Wednesday, July 31, 2019

Book Review: Hope Never Dies: An Obama Biden Mystery, by Andrew Shaffer (2018)

The awesome cover of Hope Never Dies, by  Andrew Shaffer, 2018. Sadly, Joe Biden doesn't drive a t-top 1977 Pontiac Firebird Trans Am in the novel.
Author Andrew Shaffer.


Barack Obama and Joe Biden, best buddies.
Are you sick and tired of the current political situation in the United States? Are you nostalgic for the time when Barack Obama was President, Joe Biden was Vice President, and they would go out for ice cream together? If you answered yes to both those questions, I have the perfect book for you: Hope Never Dies: An Obama Biden Mystery, by Andrew Shaffer. 

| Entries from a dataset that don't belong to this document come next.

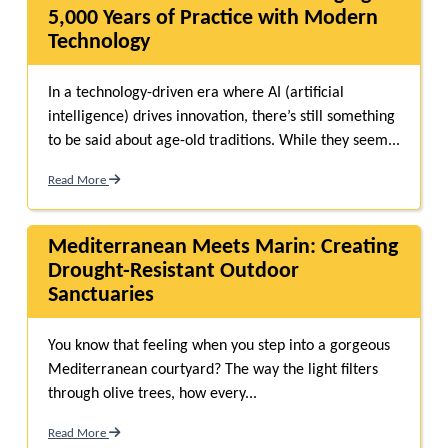
5,000 Years of Practice with Modern
Technology
In a technology-driven era where AI (artificial
intelligence) drives innovation, there’s still something
to be said about age-old traditions. While they seem...
Read More
Mediterranean Meets Marin: Creating
Drought-Resistant Outdoor
Sanctuaries
You know that feeling when you step into a gorgeous
Mediterranean courtyard? The way the light filters
through olive trees, how every...
Read More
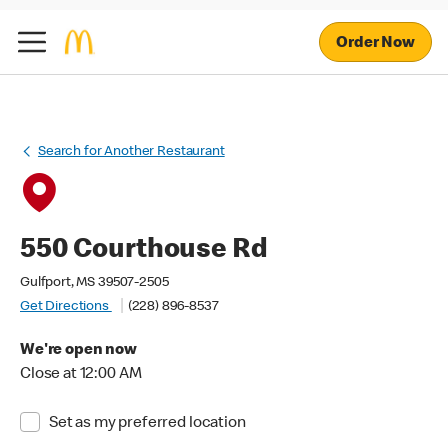
Order Now
Search for Another Restaurant
550 Courthouse Rd
Gulfport, MS 39507-2505
Get Directions
(228) 896-8537
We're open now
Close at 12:00 AM
Set as my preferred location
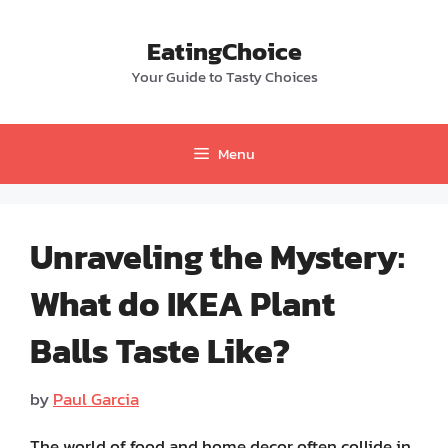
Skip
to
EatingChoice
content
Your Guide to Tasty Choices
Menu
Unraveling the Mystery:
What do IKEA Plant
Balls Taste Like?
by
Paul Garcia
The world of food and home decor often collide in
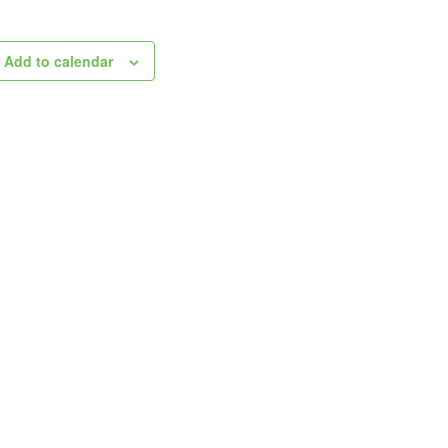
Add to calendar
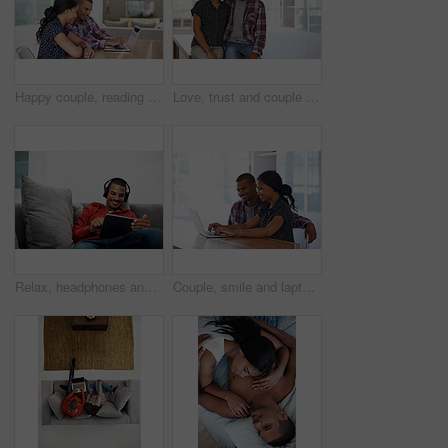
Happy couple, reading and financial planning with laptop in house, point and budget review together. Online, info and people with technology, asset management and tax strategy on website in home
Love, trust and couple in house with support, partner loyalty and bonding together in connection. Safety, portrait or people in home with security, romantic moment or commitment in happy relationship
Relax, headphones and happy man with tablet on sofa for music, audio streaming or vibe in home. Male person, smile technology with song playlist for sound app, entertainment or online subscription
Couple, smile and laptop in living room for research, travel planning and browsing flight information. Happy man, woman and computer in home for trip itinerary, ecommerce and booking accommodation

In Hope Never Dies, Joe Biden is adjusting to life as a former Vice President when suddenly a longtime Amtrak conductor turns up dead on the railroad tracks. Uncle Joe starts poking around, and eventually gets his friend, former President Barack Obama, involved as well. 

As they did in real life, the fictional Biden and Obama make a good teamBarack is cool and cerebral, Joe is relaxed and shoots from the hip, following his gut. Shaffer writes the book in first person, from Biden’s point of view, and he does a good job at capturing Biden’s stream of consciousness thoughts. As Biden confides to us: “I had something of a reputation for being loose-lipped.” (p.74) 

The plot doesn’t really matter, as it’s all an excuse for us to enjoy seeing Obama and Biden together again, even if it’s only in fictional form. One highlight is Biden waxing poetic about getting to fire up his 2017 Dodge Challenger, with Obama in the passenger’s seat. 

Shaffer has a difficult needle to thread in Hope Never Dies. Should the book feel real, or should it be insanely over the top? Shaffer largely goes for realism, which I think is the better choice. (Although the novel does feature a dream sequence in which Obama is riding a unicorn.) 

Two critiques I have about the book: there are way too many “Joe is a really old guy!” jokes. We know, the guy turned 76 the year Hope Never Dies was released. But he didn’t step in from 1973 on a time-traveling Amtrak train, for crying out loud. (Okay, that sounds like a great idea for a novel: time-traveling Joe Biden! Hoping that the next leap will be the leap home.) He knows that people take selfies! He knows people other than sailors have tattoos! 

My second critique is that there’s just too much material about Biden feeling mopey that Obama hasn’t been hanging out with him enough. It’s just a standard buddy-film trope that gets too much ink here. Hopefully the second Obama Biden Mystery, 2019’s Hope Rides Again, remedies this and just has Barack and Joe being best buds from page one. Because honestly, that’s what we all want. We don’t want Joe moping around about his feelings; we want happy Joe and Barack going out for ice cream.